Lee Harris is one of Louisville’s best known and most prominent real estate attorneys who has served with the Kentucky Real Estate Commission for 12 years and worked at the office of Limestone Title for six years now. She joins the podcast to help explain that strange language in many real estate contracts that states “Time is of the essence.”
According to Harris, there was a 1956 Kentucky court case (Benet vs. Stevens), which stated that time is not of the essence in real estate contracts. So, unless explicitly stated, there is no particular drop-dead deadline for the deal. Sometimes a real estate contract will read that a buyer has 10 days to get an inspection, where “time is of the essence” – and that means that the buyer doesn’t have the luxury of getting an inspection once day #11 rolls around.

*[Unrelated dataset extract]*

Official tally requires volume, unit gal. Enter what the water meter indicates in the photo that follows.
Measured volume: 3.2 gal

Real estate contracts are piece by piece, so putting “time is of the essence” in one section doesn’t necessarily kill the whole contract, Harris adds, unless there is a clause that states: “Times of the essence for every provision in this contract.” There are contracts out there in the state of Kentucky that say that, but Harris doesn’t generally recommend it.

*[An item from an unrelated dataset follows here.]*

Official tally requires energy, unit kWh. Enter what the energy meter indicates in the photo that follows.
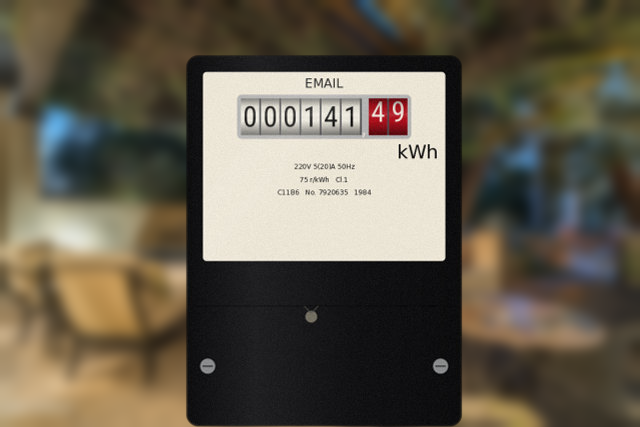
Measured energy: 141.49 kWh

The Board Forms Committee members who drafted the contracts debated for a while, but ultimately decided that the inspection clause in Louisville was killing a lot of deals, Harris says. They found that there was a lot of negotiation back and forth during the time specified on the contract, but if there was any disagreement on the repairs, the deal would fall through. Meanwhile, the home was off the market for (in some cases) up to 90 days, so the seller had trouble finding another buyer in that situation.
It’s usually preferable to leave a bit of wiggle room within a contract, which is why making “time of the essence” is not advisable for the entire contract. For instance, you may not want to put the closing date in stone. If there is a tornado or a flood on that day, you may run into trouble making good on that promise. There is a whole litany of individuals needed to bring a particular real estate deal together — inspectors, lenders and underwriters. All the cogs need to be well greased and moving in sync. Then there are personal issues for the buyers and sellers to consider. What if there is a death in the family, for instance? Do you add a lost deal to the commotion?
In her line of work, Harris stresses that it’s important for people to understand that the closing date is – in most cases – a goal, rather than an absolute deadline set in stone. Years down the road, they’re not going to care if the closing got pushed back a couple of days, but in the moment it can be upsetting to wait. So if there is a circumstance where the buyer or the seller absolutely needs the deal to go through on a particular date, then the clause needs to be included.
“Human nature has always been that a person wants to do that,” Harris says, “but it really depends upon three things: the market, the property, and the personal circumstances.”